**SOURCE INFORMATION**.
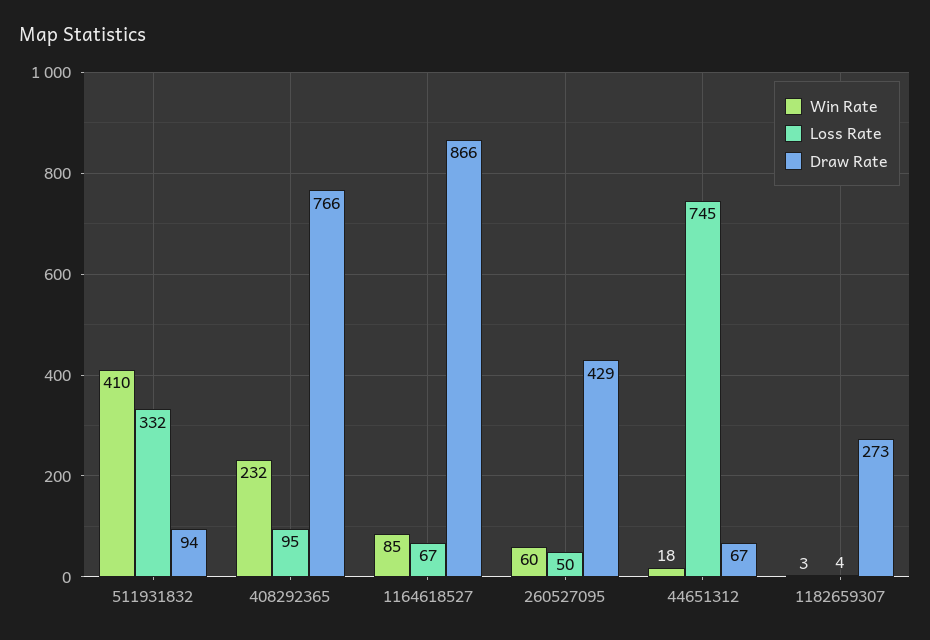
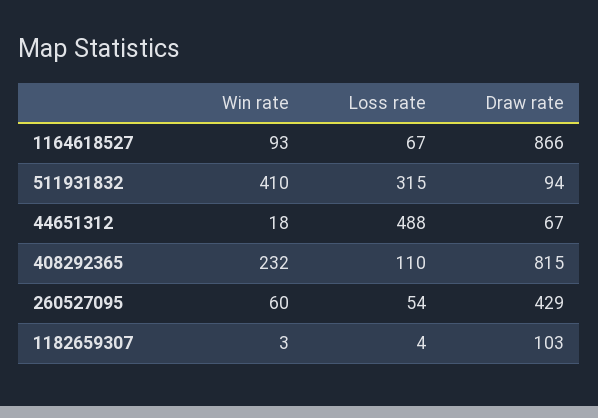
Loss Rate, 511931832: 332 -> 315
Loss Rate, 408292365: 95 -> 110
Draw Rate, 408292365: 766 -> 815
Win Rate, 1164618527: 85 -> 93
Loss Rate, 260527095: 50 -> 54
Loss Rate, 44651312: 745 -> 488
Draw Rate, 1182659307: 273 -> 103

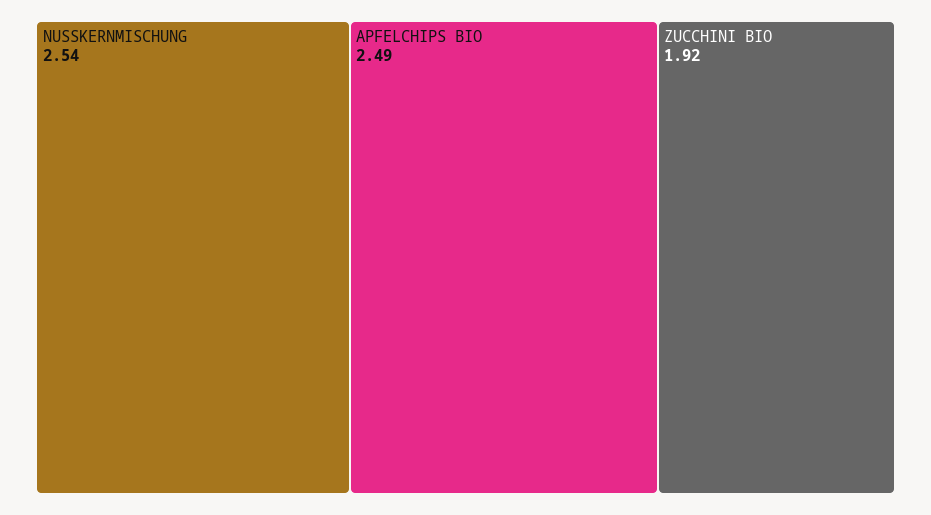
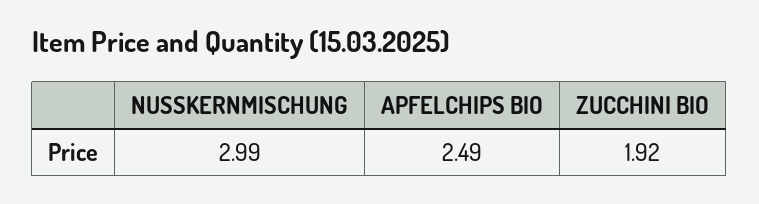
NUSSKERNMISCHUNG: 2.54 -> 2.99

**TO-DO ITEM**.
In the data above, find the line containing "Draw Rate, 408292365: 766 -> 815"; from there, please write out each line through the end, exactly, with the pictures omitted.

**ANSWER TO THIS TASK**.
Draw Rate, 408292365: 766 -> 815
Win Rate, 1164618527: 85 -> 93
Loss Rate, 260527095: 50 -> 54
Loss Rate, 44651312: 745 -> 488
Draw Rate, 1182659307: 273 -> 103

NUSSKERNMISCHUNG: 2.54 -> 2.99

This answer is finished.